Dera meia volta para seguir seu caminho, mas agora ele se virava devagar para olhá-la com curiosidade.
- Não sou estúpida! - Tirara o tempo para perceber que não podia deixar que a dominasse com aquela personalidade forte. Não era de a sua natureza criar confusões, mas deveria se manter firme no que acreditava. - Podia ter conseguido notas muito boas, como já aconteceu.
- Então, por que não tirou? Era mais fácil falhar por falta de tentativa do que arriscar uma competição com suas brilhantes irmãs e ser derrotada? Certo, retiro o que disse a respeito de ser preguiçosa, mas se quiser provar suas habilidades para mim, então terá que se desafiar. Pare de se desculpar pela falta de sucesso acadêmico e comece a perceber que a única coisa que importa para mim é que pare de supor que é incapaz de ensinar minha filha. A propósito, ela está na cozinha.
Enquanto explicava as horas de trabalho das diversas empregadas, que se revezava em turnos para garantir que o apartamento nunca acumulasse qualquer partícula de poeira, Tess estava remoendo o que ouvira. Fora feliz em viver do jeito que gostava, ouvindo pouco ao apelo dos pais para que se estabilizasse e se dedicasse a algo. Claire e Mary eram determinadas. Por causa de seu jeito natural, tinha se recusado de maneira teimosa a ser empurrada para um estilo de vida que pensava que não poderia lidar.
Ninguém nunca falara o que Matt dissera a ela ou deixara implícito que era uma covarde, assustada em parecer uma fracassada perto das irmãs. Pensou que não sabia nada a respeito dela... Mas as palavras ecoavam em sua mente como um ninho de vespas furiosas.

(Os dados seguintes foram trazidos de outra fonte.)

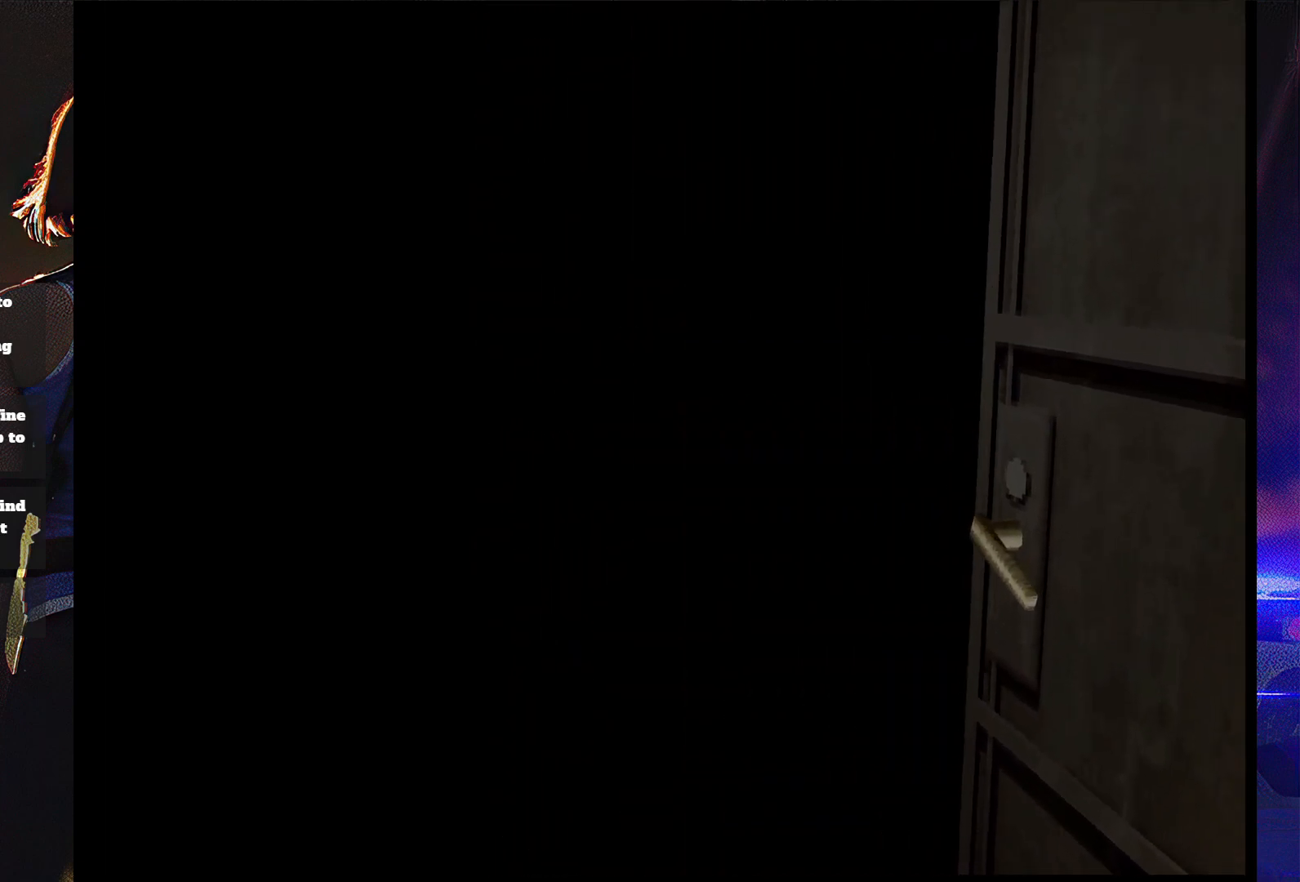
{"buttons": ["SQUARE", "DPAD_UP"], "button_events": [[100, "DPAD_UP", "down"], [100, "SQUARE", "down"]]}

Quase esbarrou nele quando Matt parou na porta. Passou por ele para ver a menina sentada na mesa da cozinha, curvada sobre uma tigela de cereal, brincando... Enchendo a colher de leite, erguendo-a bem acima da louça, depois deixando o leite escorrer de volta lentamente, sem se preocupar se metade respingava na madeira granulada da mesa.
Tess não sabia o que esperar. Mas uma coisa que realmente não esperava era ver o olhar confuso e doído no rosto de Matt e, por alguns segundos poderosos, foi pega de surpresa pela explosão de compaixão que sentiu por ele.
Foi duro e inflexível com ela, sim, crítico de um jeito que a deixou tremendo de raiva... Mesmo assim, quando estava de frente com a filha, Matt literalmente não sabia o que fazer.
Sinceramente, nem ela. Uma menina teimosa e rabugenta nunca estivera em seus planos.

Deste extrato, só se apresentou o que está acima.